The main problem and driving force of racism in Britain at the moment, however, is not fascism. Neither is it uniquely coming from the anti-immigration propaganda of the likes of Boris Johnson and Nigel Farage. That is foul.
But it was David Cameron who called the referendum on the back of a deal with other EU leaders whose central thrust was falsely claiming that other EU nationals are milking the British welfare system. That, and a “guarantee” that the City of London would continue to be the loosely regulated centre of the European financial markets.
That deal creates a further, legal segmentation of the labour force in Britain with another category, intra-EU migrant workers, stripped of some rights (claiming benefits for four years). That is a recipe for more super-exploitation of groups of workers, upon which “concern about immigration” can lead not only to out and out racist ideas, but to racist actions against foreign workers. It is also exactly what a race to the bottom looks like.

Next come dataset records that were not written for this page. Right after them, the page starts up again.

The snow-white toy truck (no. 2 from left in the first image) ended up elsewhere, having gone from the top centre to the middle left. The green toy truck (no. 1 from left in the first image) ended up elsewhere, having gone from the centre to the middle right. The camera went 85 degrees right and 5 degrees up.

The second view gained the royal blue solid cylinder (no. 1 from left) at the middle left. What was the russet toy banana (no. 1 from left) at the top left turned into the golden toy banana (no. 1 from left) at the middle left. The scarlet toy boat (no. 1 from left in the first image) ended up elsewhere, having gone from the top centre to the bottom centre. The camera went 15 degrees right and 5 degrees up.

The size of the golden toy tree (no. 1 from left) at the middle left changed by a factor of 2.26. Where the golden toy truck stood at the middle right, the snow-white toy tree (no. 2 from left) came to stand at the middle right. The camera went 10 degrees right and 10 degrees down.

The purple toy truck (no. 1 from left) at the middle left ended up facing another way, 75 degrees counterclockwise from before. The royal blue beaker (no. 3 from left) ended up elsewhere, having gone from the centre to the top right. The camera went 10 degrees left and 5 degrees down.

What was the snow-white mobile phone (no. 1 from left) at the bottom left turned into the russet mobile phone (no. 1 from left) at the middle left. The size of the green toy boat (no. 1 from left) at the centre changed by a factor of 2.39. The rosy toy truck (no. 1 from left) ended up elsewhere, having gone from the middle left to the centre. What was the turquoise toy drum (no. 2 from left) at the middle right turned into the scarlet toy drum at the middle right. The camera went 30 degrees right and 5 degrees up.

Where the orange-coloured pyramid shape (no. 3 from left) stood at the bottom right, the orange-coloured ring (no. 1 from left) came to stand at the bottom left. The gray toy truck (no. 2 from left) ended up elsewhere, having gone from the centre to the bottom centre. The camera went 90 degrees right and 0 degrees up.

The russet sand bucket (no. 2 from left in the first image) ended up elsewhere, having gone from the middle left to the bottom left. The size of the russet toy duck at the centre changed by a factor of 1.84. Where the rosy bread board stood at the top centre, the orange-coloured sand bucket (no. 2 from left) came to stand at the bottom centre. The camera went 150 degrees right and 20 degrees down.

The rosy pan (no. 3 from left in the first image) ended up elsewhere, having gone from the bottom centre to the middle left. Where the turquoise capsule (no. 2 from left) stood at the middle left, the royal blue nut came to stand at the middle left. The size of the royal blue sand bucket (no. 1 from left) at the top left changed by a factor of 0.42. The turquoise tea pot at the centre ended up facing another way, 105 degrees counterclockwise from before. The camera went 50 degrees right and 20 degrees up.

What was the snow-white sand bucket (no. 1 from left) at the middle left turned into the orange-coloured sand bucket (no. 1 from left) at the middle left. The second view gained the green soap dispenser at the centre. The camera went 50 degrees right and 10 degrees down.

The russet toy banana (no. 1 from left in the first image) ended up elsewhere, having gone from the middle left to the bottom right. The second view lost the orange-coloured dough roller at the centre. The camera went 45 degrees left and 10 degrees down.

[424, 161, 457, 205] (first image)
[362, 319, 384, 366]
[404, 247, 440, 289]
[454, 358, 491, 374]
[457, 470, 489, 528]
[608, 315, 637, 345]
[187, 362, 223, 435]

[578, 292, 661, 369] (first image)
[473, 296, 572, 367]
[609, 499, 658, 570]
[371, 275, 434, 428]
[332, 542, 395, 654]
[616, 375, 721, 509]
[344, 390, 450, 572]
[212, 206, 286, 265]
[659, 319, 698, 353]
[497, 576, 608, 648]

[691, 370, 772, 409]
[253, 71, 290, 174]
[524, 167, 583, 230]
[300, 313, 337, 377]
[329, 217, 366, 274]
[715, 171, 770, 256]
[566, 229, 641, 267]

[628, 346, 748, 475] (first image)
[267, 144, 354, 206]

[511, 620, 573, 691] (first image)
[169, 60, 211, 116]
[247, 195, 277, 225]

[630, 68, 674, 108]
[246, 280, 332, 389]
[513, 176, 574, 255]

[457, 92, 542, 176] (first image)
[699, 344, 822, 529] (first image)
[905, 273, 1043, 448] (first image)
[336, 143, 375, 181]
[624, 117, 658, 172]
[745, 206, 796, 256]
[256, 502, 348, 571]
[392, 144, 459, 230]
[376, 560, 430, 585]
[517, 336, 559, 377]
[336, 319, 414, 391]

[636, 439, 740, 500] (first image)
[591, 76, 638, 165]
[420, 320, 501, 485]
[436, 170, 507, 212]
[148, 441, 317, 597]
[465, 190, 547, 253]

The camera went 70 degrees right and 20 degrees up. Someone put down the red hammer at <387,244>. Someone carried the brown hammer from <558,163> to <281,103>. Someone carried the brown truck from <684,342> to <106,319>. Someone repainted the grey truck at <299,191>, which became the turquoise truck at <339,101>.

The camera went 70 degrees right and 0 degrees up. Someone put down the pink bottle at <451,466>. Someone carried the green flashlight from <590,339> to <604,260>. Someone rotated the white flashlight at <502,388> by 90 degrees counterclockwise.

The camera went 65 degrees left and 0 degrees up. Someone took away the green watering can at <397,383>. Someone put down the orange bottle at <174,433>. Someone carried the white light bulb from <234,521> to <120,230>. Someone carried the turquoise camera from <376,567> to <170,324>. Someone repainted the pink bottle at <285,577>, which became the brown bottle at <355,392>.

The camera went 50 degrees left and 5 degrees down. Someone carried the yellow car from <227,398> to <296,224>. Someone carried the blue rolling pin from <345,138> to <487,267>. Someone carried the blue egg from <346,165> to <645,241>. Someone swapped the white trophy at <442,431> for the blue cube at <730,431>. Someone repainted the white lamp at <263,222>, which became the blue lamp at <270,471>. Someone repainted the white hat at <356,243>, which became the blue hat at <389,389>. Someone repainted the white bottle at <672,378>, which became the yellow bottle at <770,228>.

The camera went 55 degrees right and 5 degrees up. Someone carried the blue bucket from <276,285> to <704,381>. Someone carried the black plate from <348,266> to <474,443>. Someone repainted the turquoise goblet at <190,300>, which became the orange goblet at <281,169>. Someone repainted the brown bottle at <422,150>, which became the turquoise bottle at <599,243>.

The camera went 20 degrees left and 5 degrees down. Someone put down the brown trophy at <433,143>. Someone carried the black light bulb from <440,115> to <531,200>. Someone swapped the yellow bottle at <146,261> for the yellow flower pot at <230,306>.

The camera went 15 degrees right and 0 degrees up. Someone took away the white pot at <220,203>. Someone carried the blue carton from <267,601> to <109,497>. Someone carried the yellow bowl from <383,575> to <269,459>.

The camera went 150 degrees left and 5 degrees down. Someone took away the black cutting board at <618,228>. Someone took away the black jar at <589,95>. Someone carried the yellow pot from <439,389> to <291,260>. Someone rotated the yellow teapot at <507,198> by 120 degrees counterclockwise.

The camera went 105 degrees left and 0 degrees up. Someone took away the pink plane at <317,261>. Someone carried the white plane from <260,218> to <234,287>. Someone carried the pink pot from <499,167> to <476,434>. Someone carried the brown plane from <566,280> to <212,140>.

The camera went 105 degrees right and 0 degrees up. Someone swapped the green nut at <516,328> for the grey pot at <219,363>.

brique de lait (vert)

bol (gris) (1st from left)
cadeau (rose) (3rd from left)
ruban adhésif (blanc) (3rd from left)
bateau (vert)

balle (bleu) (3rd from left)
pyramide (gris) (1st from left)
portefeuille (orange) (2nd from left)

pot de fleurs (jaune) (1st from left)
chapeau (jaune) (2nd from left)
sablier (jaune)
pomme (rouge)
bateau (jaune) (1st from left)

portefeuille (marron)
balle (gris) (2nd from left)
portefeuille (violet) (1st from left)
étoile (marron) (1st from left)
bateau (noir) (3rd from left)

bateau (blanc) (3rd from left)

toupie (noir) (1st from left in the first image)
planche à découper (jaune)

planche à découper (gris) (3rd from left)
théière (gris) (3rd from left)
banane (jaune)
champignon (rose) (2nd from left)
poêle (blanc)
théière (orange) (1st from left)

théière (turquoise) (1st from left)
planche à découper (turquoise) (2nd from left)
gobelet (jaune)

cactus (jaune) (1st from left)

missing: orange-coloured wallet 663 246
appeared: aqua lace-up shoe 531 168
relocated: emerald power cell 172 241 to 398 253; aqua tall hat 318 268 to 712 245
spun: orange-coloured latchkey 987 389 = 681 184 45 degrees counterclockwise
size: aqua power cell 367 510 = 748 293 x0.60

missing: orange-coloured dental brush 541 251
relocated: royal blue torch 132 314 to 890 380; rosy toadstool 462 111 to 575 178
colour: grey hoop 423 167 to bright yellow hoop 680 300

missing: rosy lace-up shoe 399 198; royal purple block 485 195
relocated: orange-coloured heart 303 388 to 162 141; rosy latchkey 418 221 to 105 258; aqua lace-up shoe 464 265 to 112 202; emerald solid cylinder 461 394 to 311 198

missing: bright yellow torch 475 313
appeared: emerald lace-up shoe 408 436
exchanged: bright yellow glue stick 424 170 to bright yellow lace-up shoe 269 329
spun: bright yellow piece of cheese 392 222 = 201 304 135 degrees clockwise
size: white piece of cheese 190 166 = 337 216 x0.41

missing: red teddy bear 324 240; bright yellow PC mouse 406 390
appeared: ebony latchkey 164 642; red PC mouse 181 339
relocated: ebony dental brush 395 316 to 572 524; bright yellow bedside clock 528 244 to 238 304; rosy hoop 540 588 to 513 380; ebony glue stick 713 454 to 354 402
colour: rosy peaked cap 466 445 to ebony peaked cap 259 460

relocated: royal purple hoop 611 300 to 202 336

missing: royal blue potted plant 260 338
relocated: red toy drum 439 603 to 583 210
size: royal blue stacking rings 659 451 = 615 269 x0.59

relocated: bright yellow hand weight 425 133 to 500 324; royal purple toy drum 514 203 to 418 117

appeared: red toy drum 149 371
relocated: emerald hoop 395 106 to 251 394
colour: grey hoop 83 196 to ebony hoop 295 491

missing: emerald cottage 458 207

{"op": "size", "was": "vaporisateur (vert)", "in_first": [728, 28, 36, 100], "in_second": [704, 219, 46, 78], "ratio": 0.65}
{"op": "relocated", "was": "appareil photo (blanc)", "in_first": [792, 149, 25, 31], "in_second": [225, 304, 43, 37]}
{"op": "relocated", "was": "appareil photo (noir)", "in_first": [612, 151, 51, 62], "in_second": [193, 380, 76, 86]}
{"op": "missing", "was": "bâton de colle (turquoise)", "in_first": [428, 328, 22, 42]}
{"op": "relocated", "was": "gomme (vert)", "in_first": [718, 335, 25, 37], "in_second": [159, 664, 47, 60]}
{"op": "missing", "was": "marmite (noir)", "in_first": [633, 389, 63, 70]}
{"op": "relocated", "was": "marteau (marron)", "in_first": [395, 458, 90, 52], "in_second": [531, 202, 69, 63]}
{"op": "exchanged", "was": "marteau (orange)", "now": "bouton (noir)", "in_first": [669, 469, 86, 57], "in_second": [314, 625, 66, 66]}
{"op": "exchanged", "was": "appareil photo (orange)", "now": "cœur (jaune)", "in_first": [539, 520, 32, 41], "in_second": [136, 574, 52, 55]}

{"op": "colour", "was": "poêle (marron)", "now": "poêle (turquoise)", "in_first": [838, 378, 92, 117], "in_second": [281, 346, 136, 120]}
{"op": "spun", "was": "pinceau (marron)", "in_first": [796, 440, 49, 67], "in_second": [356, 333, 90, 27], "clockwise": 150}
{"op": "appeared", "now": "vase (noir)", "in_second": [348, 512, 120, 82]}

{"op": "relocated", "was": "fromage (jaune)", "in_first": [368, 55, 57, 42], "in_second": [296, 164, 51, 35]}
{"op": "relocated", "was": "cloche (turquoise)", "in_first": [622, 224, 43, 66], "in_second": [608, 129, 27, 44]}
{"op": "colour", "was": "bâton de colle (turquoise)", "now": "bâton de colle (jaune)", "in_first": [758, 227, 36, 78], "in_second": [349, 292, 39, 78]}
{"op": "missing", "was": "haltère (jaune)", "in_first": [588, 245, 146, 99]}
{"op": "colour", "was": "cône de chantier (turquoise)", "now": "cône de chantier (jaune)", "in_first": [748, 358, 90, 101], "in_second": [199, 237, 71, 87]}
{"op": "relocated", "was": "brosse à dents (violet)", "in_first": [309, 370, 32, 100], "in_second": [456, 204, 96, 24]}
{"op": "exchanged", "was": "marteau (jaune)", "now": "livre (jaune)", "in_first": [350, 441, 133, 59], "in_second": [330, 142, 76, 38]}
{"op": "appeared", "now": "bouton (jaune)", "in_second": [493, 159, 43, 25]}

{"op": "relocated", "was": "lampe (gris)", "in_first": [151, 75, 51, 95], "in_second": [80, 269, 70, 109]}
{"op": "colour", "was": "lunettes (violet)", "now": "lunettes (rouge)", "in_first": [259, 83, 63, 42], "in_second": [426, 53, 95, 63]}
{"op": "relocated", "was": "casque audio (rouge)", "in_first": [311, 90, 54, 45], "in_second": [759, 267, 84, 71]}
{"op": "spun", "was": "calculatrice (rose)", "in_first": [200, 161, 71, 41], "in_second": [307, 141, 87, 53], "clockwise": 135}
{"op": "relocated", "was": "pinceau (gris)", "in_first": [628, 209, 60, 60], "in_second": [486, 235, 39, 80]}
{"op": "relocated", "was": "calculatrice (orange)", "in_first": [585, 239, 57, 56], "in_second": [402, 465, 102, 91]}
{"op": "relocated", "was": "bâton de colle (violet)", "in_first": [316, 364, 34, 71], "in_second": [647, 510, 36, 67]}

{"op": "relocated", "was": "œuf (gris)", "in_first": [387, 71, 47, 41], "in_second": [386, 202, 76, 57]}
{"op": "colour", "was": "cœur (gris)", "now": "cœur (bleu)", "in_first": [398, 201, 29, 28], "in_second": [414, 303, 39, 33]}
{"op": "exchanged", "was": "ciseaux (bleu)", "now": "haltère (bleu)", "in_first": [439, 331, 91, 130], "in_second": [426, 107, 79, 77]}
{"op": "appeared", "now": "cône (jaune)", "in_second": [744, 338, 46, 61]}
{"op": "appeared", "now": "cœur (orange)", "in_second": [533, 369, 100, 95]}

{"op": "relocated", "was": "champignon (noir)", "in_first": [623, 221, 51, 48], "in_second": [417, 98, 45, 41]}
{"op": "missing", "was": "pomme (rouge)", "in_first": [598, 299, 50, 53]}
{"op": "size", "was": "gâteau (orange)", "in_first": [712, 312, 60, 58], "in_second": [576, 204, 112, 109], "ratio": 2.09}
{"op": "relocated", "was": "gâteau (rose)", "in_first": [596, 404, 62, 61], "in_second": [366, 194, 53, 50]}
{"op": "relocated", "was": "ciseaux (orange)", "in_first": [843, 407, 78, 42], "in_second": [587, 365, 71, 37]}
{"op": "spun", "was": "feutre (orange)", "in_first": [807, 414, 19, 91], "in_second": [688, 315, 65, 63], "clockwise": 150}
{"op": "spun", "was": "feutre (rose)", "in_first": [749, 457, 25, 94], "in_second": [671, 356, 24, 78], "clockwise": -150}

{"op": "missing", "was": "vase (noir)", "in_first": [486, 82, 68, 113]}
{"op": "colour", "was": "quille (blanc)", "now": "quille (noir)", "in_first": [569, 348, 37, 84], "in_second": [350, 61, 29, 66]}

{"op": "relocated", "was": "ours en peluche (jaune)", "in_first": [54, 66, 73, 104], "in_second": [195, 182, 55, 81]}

Cameron has done this. The official Labour campaign – as evidenced by the deployment of Gordon Brown today – is conjoined with Cameron. Not one Labour figure is saying that Labour will rescind the anti-migrant deal that Cameron negotiated.
There is no way that either an anti-racist or pro-migration argument can be advanced seriously inside the working class on that basis.
The issues go way beyond the referendum, upon which the radical left is divided.
Immigration remains both a cypher for real issues of economic hardship and inequality and also a code for racism.
That is going to be met only through the development of popular and militant movements both against austerity and against racism, in all its forms.
Building those requires a radical left which is wholly independent from the establishment politics, which is being seen in the referendum campaign to be so out of touch with vast numbers of people.
It means also seeking to organise those movements and those ideas within the working class, at work, in communities, in unions and elsewhere. That cannot happen if the arguments are connected with “what is good for business” or “what is good for Britain”.
We need a complete break in the labour movement with the disastrous politics of Blair and Brown. Nowhere more so than in reasserting militant, class-based anti-racism – where it is the common struggle of migrant and non-migrant workers which redefines how people think about “immigration”.